-- Data supplied follows --

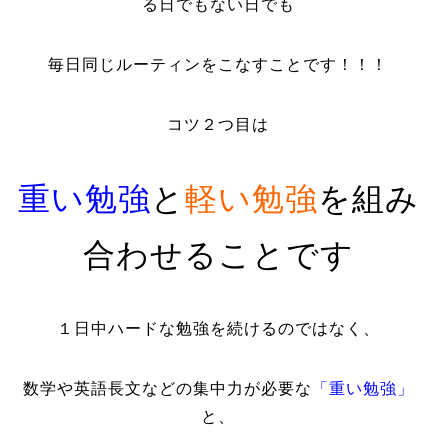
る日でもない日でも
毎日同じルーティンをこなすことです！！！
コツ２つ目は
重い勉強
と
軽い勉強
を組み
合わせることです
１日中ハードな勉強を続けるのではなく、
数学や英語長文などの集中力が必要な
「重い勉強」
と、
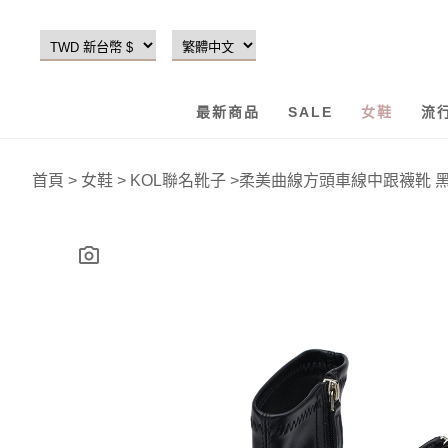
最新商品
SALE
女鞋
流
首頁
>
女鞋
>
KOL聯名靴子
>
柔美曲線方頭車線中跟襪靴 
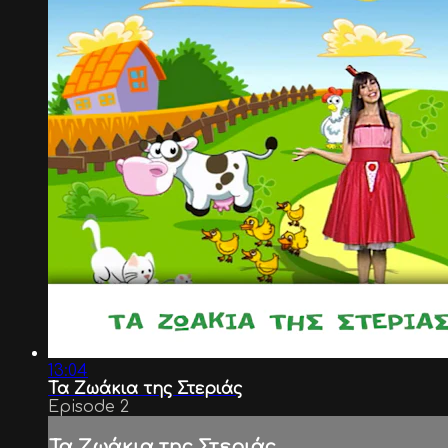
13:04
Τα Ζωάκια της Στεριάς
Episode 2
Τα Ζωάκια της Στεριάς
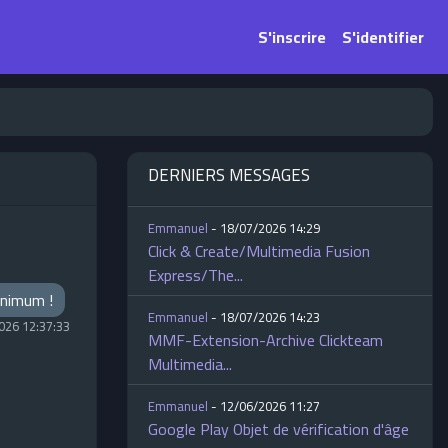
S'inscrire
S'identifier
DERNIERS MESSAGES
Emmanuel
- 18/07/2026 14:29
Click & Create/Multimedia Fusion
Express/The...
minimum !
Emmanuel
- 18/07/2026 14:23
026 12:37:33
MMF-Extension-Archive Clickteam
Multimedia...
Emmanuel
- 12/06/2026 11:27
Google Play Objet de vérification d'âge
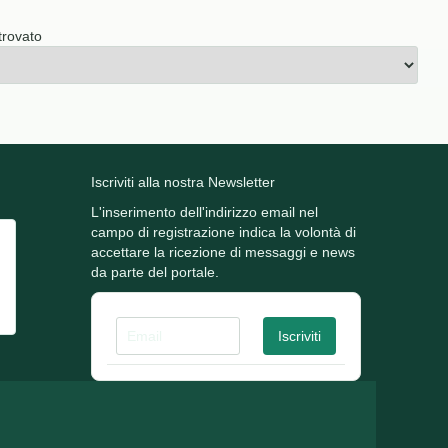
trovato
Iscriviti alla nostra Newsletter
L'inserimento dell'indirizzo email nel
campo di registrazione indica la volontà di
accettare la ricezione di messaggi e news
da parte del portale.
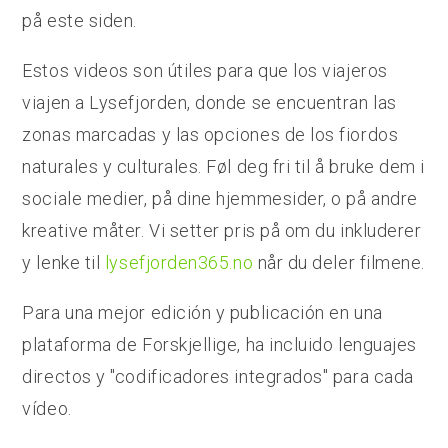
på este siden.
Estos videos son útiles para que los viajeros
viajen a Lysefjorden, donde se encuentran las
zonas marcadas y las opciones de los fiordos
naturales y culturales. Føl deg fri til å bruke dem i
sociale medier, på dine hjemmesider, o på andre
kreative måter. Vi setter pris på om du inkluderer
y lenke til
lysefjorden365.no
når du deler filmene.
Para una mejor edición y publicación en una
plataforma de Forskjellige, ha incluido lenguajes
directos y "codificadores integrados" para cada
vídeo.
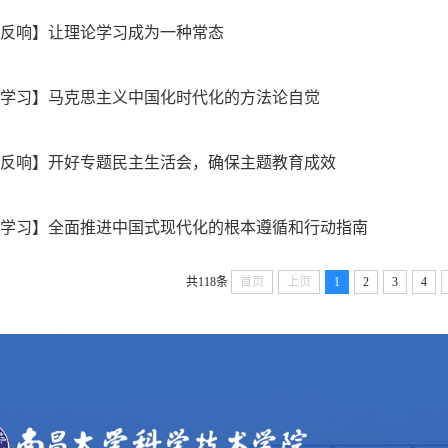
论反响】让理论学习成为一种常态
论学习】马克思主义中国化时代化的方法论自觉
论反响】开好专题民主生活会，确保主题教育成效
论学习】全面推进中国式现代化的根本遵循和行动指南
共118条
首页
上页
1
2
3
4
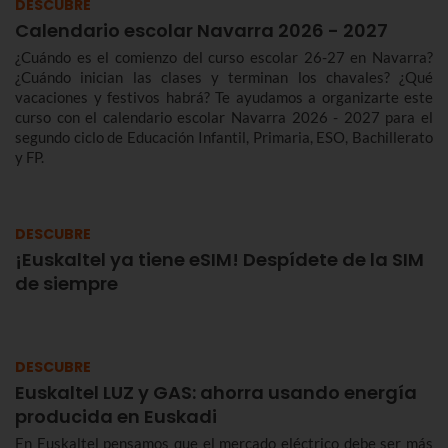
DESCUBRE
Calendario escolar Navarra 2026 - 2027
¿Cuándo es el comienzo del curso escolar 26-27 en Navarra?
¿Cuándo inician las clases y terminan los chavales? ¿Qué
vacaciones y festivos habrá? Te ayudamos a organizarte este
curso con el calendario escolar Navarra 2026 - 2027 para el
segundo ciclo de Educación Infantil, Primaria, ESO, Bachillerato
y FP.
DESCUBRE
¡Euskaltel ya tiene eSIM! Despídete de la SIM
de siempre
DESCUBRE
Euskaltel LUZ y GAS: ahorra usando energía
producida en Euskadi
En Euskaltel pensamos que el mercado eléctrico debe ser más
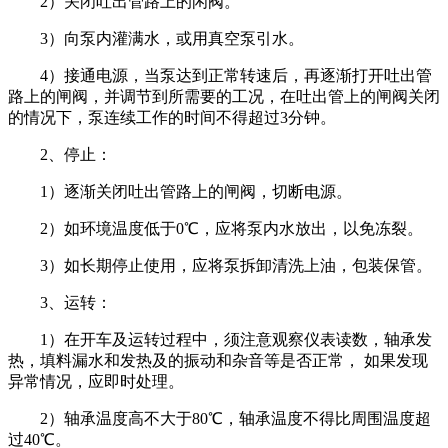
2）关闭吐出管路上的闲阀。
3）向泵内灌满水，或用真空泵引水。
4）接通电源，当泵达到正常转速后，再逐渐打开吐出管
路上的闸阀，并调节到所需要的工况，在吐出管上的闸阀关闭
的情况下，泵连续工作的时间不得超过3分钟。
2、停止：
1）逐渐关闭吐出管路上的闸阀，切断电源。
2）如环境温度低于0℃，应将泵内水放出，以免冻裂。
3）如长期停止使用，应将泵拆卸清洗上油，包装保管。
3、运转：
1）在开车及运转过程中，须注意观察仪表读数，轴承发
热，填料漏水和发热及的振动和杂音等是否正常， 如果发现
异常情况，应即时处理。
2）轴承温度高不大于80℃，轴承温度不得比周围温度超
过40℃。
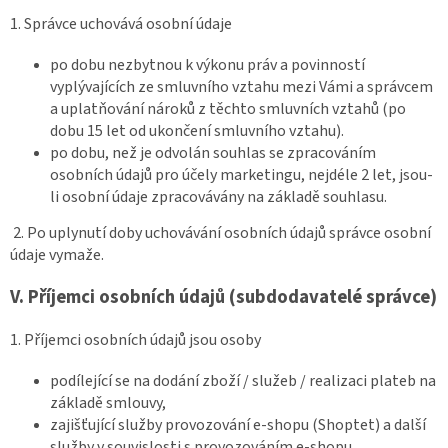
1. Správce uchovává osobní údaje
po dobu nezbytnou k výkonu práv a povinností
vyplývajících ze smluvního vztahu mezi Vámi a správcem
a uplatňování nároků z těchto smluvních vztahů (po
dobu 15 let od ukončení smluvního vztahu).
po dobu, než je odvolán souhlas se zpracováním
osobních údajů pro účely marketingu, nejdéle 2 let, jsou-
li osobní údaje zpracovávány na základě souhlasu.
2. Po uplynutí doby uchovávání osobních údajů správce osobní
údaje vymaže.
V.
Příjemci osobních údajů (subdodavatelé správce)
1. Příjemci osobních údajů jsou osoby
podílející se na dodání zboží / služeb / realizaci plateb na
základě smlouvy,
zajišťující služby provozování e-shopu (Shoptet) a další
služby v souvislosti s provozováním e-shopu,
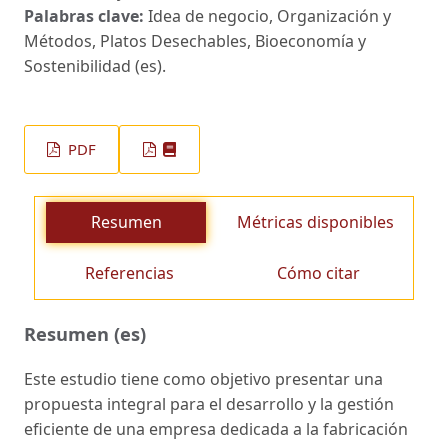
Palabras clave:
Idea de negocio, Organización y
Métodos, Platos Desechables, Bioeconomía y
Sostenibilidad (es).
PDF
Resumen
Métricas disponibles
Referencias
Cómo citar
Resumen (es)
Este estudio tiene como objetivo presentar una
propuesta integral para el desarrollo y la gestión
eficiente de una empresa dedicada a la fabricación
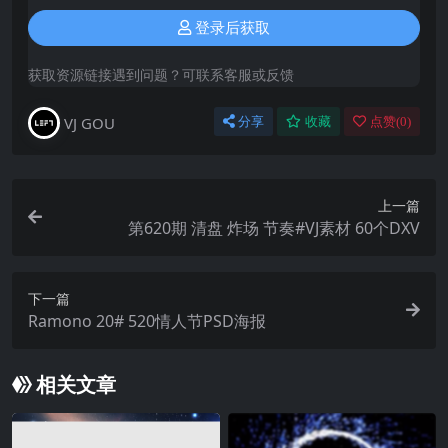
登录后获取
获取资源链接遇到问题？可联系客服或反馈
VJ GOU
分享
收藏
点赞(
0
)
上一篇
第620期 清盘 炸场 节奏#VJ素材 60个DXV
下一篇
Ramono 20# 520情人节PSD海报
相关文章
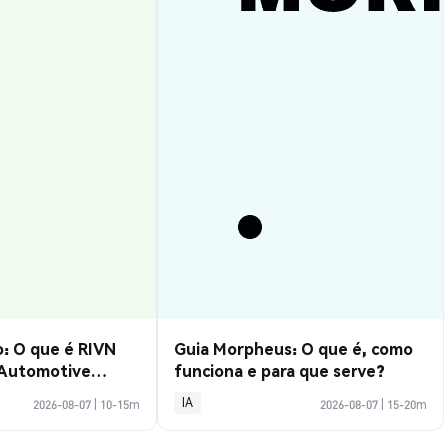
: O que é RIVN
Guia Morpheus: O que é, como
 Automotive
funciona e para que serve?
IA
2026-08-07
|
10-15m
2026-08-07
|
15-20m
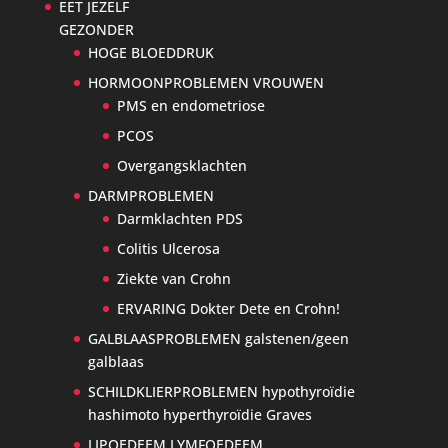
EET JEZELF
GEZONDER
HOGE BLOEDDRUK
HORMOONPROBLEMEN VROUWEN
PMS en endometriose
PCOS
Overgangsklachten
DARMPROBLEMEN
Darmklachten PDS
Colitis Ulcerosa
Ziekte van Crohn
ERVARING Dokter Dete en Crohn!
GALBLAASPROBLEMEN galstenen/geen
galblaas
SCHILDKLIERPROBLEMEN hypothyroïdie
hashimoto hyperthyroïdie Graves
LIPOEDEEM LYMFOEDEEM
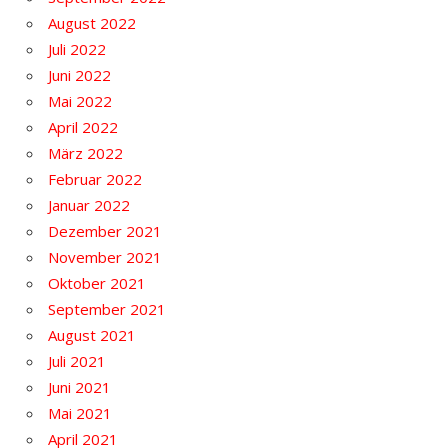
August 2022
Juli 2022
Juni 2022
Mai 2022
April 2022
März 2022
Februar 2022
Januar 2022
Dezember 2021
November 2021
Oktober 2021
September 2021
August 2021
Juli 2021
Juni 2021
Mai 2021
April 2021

-- Data supplied concluded --

## What the task requires:
Update the text of the material by replacing each "DESCUBRE" with "EXPLORA", keeping everything else unchanged. Omit the pictures from your answer.

## Response for this exercise:
る日でもない日でも
毎日同じルーティンをこなすことです！！！
コツ２つ目は
重い勉強
と
軽い勉強
を組み
合わせることです
１日中ハードな勉強を続けるのではなく、
数学や英語長文などの集中力が必要な
「重い勉強」
と、
最新商品
SALE
女鞋
流
首頁
>
女鞋
>
KOL聯名靴子
>
柔美曲線方頭車線中跟襪靴 
13:04
Τα Ζωάκια της Στεριάς
Episode 2
Τα Ζωάκια της Στεριάς
S'inscrire
S'identifier
DERNIERS MESSAGES
Emmanuel
- 18/07/2026 14:29
Click & Create/Multimedia Fusion
Express/The...
minimum !
Emmanuel
- 18/07/2026 14:23
026 12:37:33
MMF-Extension-Archive Clickteam
Multimedia...
Emmanuel
- 12/06/2026 11:27
Google Play Objet de vérification d'âge
trovato
Iscriviti alla nostra Newsletter
L'inserimento dell'indirizzo email nel
campo di registrazione indica la volontà di
accettare la ricezione di messaggi e news
da parte del portale.
på este siden.
Estos videos son útiles para que los viajeros
viajen a Lysefjorden, donde se encuentran las
zonas marcadas y las opciones de los fiordos
naturales y culturales. Føl deg fri til å bruke dem i
sociale medier, på dine hjemmesider, o på andre
kreative måter. Vi setter pris på om du inkluderer
y lenke til
lysefjorden365.no
når du deler filmene.
Para una mejor edición y publicación en una
plataforma de Forskjellige, ha incluido lenguajes
directos y "codificadores integrados" para cada
vídeo.
论反响】让理论学习成为一种常态
论学习】马克思主义中国化时代化的方法论自觉
论反响】开好专题民主生活会，确保主题教育成效
论学习】全面推进中国式现代化的根本遵循和行动指南
共118条
首页
上页
1
2
3
4
EXPLORA
Calendario escolar Navarra 2026 - 2027
¿Cuándo es el comienzo del curso escolar 26-27 en Navarra?
¿Cuándo inician las clases y terminan los chavales? ¿Qué
vacaciones y festivos habrá? Te ayudamos a organizarte este
curso con el calendario escolar Navarra 2026 - 2027 para el
segundo ciclo de Educación Infantil, Primaria, ESO, Bachillerato
y FP.
EXPLORA
¡Euskaltel ya tiene eSIM! Despídete de la SIM
de siempre
EXPLORA
Euskaltel LUZ y GAS: ahorra usando energía
producida en Euskadi
En Euskaltel pensamos que el mercado eléctrico debe ser más
2）关闭吐出管路上的闲阀。
3）向泵内灌满水，或用真空泵引水。
4）接通电源，当泵达到正常转速后，再逐渐打开吐出管
路上的闸阀，并调节到所需要的工况，在吐出管上的闸阀关闭
的情况下，泵连续工作的时间不得超过3分钟。
2、停止：
1）逐渐关闭吐出管路上的闸阀，切断电源。
2）如环境温度低于0℃，应将泵内水放出，以免冻裂。
3）如长期停止使用，应将泵拆卸清洗上油，包装保管。
3、运转：
1）在开车及运转过程中，须注意观察仪表读数，轴承发
热，填料漏水和发热及的振动和杂音等是否正常， 如果发现
异常情况，应即时处理。
2）轴承温度高不大于80℃，轴承温度不得比周围温度超
过40℃。
1. Správce uchovává osobní údaje
po dobu nezbytnou k výkonu práv a povinností
vyplývajících ze smluvního vztahu mezi Vámi a správcem
a uplatňování nároků z těchto smluvních vztahů (po
dobu 15 let od ukončení smluvního vztahu).
po dobu, než je odvolán souhlas se zpracováním
osobních údajů pro účely marketingu, nejdéle 2 let, jsou-
li osobní údaje zpracovávány na základě souhlasu.
2. Po uplynutí doby uchovávání osobních údajů správce osobní
údaje vymaže.
V.
Příjemci osobních údajů (subdodavatelé správce)
1. Příjemci osobních údajů jsou osoby
podílející se na dodání zboží / služeb / realizaci plateb na
základě smlouvy,
zajišťující služby provozování e-shopu (Shoptet) a další
služby v souvislosti s provozováním e-shopu,
Palabras clave:
Idea de negocio, Organización y
Métodos, Platos Desechables, Bioeconomía y
Sostenibilidad (es).
PDF
Resumen
Métricas disponibles
Referencias
Cómo citar
Resumen (es)
Este estudio tiene como objetivo presentar una
propuesta integral para el desarrollo y la gestión
eficiente de una empresa dedicada a la fabricación
登录后获取
获取资源链接遇到问题？可联系客服或反馈
VJ GOU
分享
收藏
点赞(
0
)
上一篇
第620期 清盘 炸场 节奏#VJ素材 60个DXV
下一篇
Ramono 20# 520情人节PSD海报
相关文章
: O que é RIVN
Guia Morpheus: O que é, como
 Automotive
funciona e para que serve?
IA
2026-08-07
|
10-15m
2026-08-07
|
15-20m
EET JEZELF
GEZONDER
HOGE BLOEDDRUK
HORMOONPROBLEMEN VROUWEN
PMS en endometriose
PCOS
Overgangsklachten
DARMPROBLEMEN
Darmklachten PDS
Colitis Ulcerosa
Ziekte van Crohn
ERVARING Dokter Dete en Crohn!
GALBLAASPROBLEMEN galstenen/geen
galblaas
SCHILDKLIERPROBLEMEN hypothyroïdie
hashimoto hyperthyroïdie Graves
LIPOEDEEM LYMFOEDEEM
August 2022
Juli 2022
Juni 2022
Mai 2022
April 2022
März 2022
Februar 2022
Januar 2022
Dezember 2021
November 2021
Oktober 2021
September 2021
August 2021
Juli 2021
Juni 2021
Mai 2021
April 2021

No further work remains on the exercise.